Choosing to use distributed pessimistic locks is now caught in a very complicated dilemma. Without transactions, it is impossible to guarantee that the batch of data is atomic. Adding transactions will cause the above problems. Some people will say that after the transaction is submitted, it will be unlocked again. Then we have to consider the deadlock problem. . . . It has become extremely complicated! ! ! ! Moreover, there are also issues such as invisible transactions.

Full text summary

It is strongly not recommended to use distributed locks to implement the account fund change function in the above scenarios, not to mention poor scalability and extremely high complexity.
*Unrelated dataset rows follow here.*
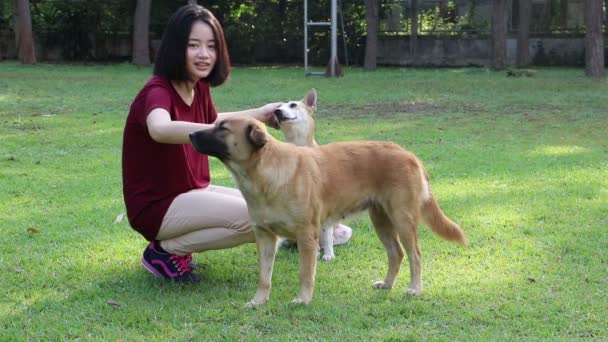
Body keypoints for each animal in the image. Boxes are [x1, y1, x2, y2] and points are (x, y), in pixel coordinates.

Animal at [190, 116, 466, 306]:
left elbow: (305, 273)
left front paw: (303, 299)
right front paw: (258, 301)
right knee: (396, 254)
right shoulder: (265, 237)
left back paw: (415, 289)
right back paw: (387, 285)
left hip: (402, 219)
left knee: (415, 255)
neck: (264, 174)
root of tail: (409, 154)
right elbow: (264, 276)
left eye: (223, 128)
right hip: (381, 220)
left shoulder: (306, 235)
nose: (191, 133)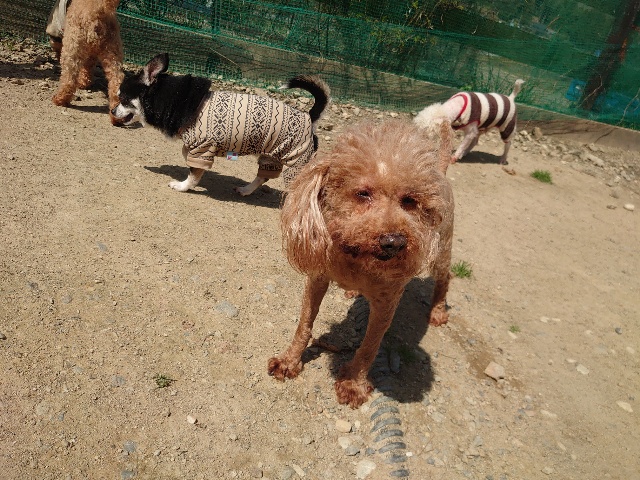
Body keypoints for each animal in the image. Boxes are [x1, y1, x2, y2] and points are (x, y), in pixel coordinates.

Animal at [112, 53, 331, 196]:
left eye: (123, 98)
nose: (112, 111)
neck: (175, 100)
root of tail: (309, 116)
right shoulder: (195, 147)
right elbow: (188, 159)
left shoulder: (203, 147)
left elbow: (194, 174)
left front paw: (183, 186)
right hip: (271, 155)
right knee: (264, 176)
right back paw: (246, 190)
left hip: (297, 160)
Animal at [269, 120, 455, 408]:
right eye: (362, 194)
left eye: (409, 201)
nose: (394, 242)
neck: (355, 258)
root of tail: (442, 172)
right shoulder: (317, 278)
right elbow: (304, 323)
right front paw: (289, 361)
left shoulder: (386, 302)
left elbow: (369, 346)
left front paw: (353, 384)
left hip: (442, 251)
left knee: (445, 278)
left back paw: (437, 311)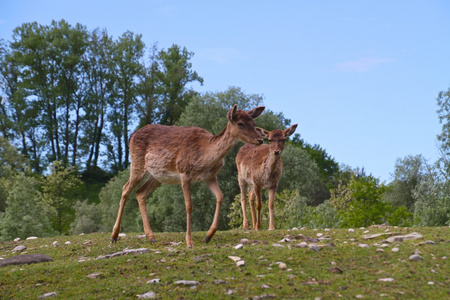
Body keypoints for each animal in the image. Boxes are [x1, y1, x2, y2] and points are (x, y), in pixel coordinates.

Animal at [111, 104, 266, 247]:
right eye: (240, 123)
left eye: (254, 123)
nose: (260, 140)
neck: (204, 156)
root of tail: (131, 136)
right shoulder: (184, 172)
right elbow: (189, 205)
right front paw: (189, 242)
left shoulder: (209, 177)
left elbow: (220, 197)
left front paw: (208, 236)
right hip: (137, 163)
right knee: (125, 189)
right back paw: (114, 236)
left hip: (157, 176)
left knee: (140, 193)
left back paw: (151, 237)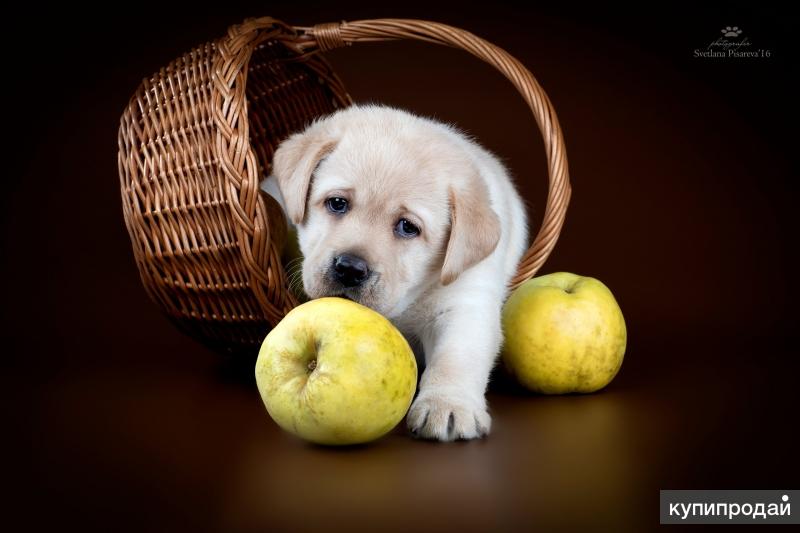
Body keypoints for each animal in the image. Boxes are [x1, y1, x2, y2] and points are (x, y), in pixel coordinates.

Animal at [260, 104, 528, 440]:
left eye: (408, 227)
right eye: (337, 203)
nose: (349, 269)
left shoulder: (466, 303)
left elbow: (455, 358)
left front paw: (447, 404)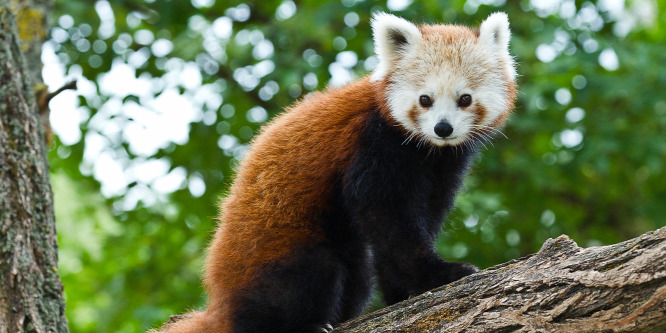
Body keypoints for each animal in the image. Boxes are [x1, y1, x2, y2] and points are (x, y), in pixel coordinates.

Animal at [154, 11, 512, 332]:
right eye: (425, 99)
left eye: (464, 99)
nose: (442, 128)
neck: (426, 150)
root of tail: (220, 303)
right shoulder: (373, 145)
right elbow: (388, 219)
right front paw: (437, 274)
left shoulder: (443, 166)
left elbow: (418, 219)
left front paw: (403, 291)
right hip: (275, 251)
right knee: (309, 274)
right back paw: (304, 324)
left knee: (358, 271)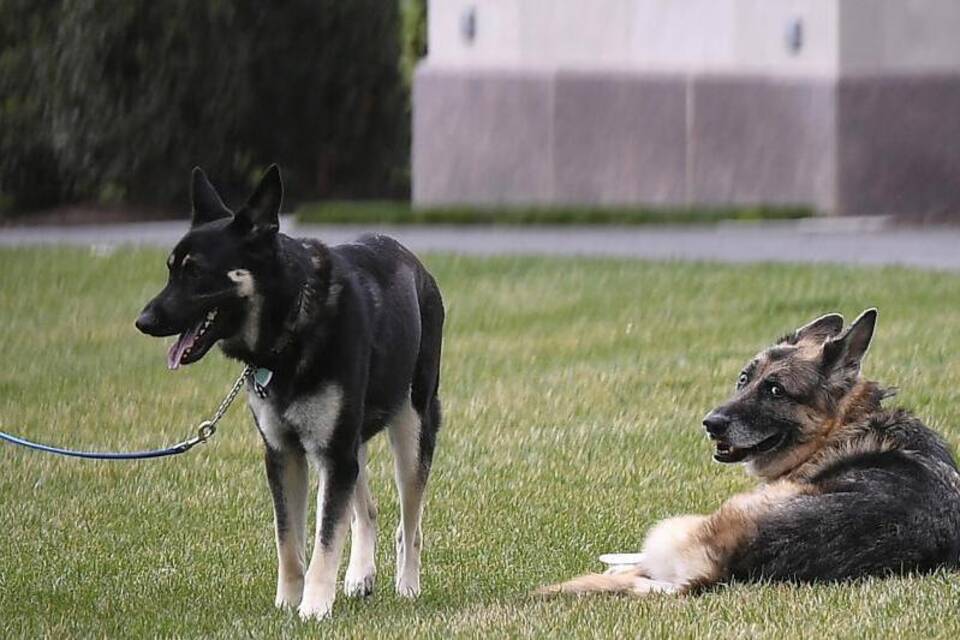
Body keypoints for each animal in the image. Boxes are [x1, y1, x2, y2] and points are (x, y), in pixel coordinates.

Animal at [135, 165, 442, 620]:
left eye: (195, 272)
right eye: (170, 269)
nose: (143, 321)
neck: (292, 322)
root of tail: (414, 262)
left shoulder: (332, 454)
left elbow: (325, 539)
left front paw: (314, 608)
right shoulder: (285, 455)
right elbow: (289, 540)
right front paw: (288, 602)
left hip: (411, 429)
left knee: (410, 524)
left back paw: (407, 585)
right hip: (352, 443)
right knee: (367, 510)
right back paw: (360, 575)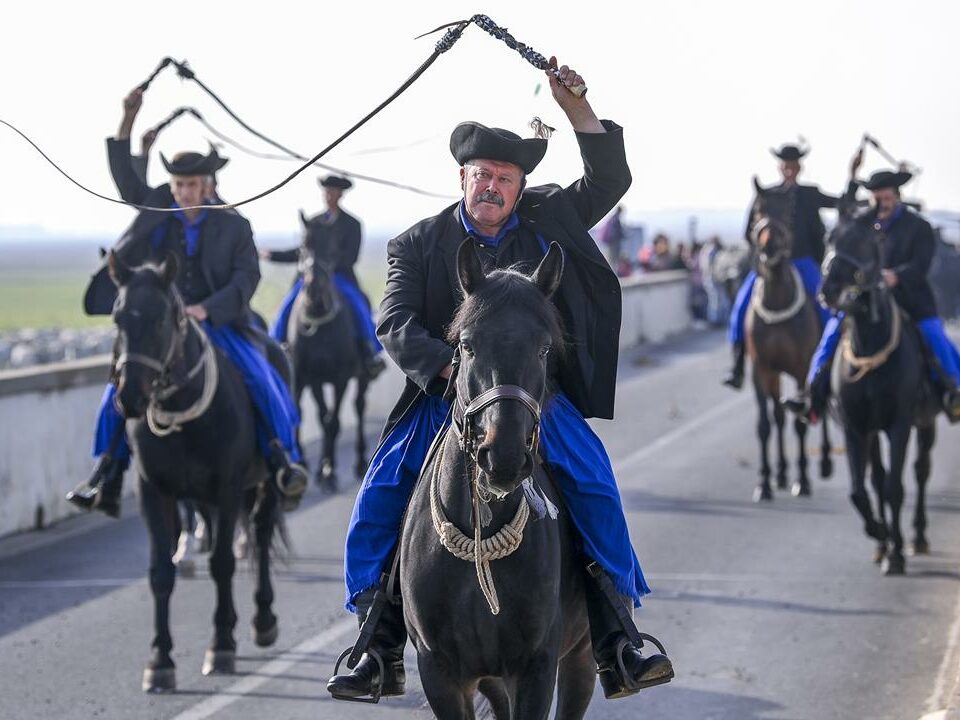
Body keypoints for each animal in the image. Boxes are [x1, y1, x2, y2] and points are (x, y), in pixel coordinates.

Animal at [109, 253, 284, 692]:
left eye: (160, 319)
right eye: (117, 317)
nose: (129, 397)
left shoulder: (227, 488)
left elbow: (222, 564)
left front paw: (219, 646)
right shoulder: (155, 492)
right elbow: (160, 572)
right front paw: (160, 660)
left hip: (264, 485)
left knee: (259, 535)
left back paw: (262, 619)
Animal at [284, 212, 368, 490]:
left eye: (332, 249)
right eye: (302, 248)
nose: (313, 289)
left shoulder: (340, 378)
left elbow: (333, 421)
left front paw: (330, 472)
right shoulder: (312, 378)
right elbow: (320, 417)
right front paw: (322, 468)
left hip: (361, 377)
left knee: (359, 406)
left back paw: (359, 461)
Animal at [396, 243, 592, 720]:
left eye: (544, 349)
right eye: (466, 346)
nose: (501, 456)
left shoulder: (536, 667)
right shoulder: (441, 672)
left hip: (580, 658)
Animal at [744, 180, 832, 504]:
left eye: (788, 212)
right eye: (758, 211)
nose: (769, 246)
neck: (777, 299)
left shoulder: (801, 369)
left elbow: (801, 422)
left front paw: (802, 480)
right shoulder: (761, 370)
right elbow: (765, 424)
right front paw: (764, 482)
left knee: (815, 411)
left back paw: (824, 462)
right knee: (779, 416)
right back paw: (781, 473)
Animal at [816, 205, 936, 576]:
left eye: (862, 240)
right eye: (828, 238)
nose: (829, 288)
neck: (870, 347)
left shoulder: (899, 425)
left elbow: (896, 487)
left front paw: (896, 554)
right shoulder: (856, 427)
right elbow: (861, 489)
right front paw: (880, 535)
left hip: (925, 423)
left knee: (920, 471)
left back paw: (917, 537)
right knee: (878, 480)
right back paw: (883, 544)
There are mysql optimistic locks and mysql row locks to choose from

In fact, after mysql row lock + transaction, it is directly a natural distributed lock of the database layer, and optimistic lock is not needed at all. Because there is no snapshot read during the update process. At the mysql level, the data of a single account is a row. The data is locked when updated, the data is read in the snapshot, and the row lock is released after the update is completed. The entire process is serial. There will be no problem that the data read is different from the data actually updated. Perfectly solve the concurrency problem. If you need to get the latest data in the system, you can get it directly after the row is locked. At this time, snapshot read = current read, because the row is locked in your own transaction, and the data cannot be changed.

And if you use optimistic lock, the row lock will still be turned on. The natural and easy-to-use row lock is not used. Use the memory snapshot to read, and then intercept the optimistic lock, which will increase the possibility of collision.
Therefore, it is recommended to use the row lock + current read method to solve this type of problem in the system that opens the transaction .

In addition: No matter whether you use snapshot read + optimistic locking, or use row lock + current read, row locks will be turned on under the transaction. At this time, you should pay attention to the problem of database row lock deadlock for batch tasks.

Example: A transaction needs to update rows a and b, and transaction B needs to update rows b and a

A transaction is opened, a is updated (transaction is not committed), at this time A transaction holds a row lock, ready to fetch b's row lock
B transaction is opened, b is updated (transaction is not committed), at this time B transaction holds b Row lock, ready to take the row lock of a

Since the transaction is not committed, the row lock will not be released, and a database deadlock will occur at this time.

Solution: Before batch update, the data is sorted according to a uniform standard, such as using accountId to sort. Once the data flow direction is the same, there will be no constraints on each other and deadlock will occur.

If your system does not open transactions, then the distributed lock scheme and the optimistic lock scheme are completely different from the above. I won’t talk about specifics.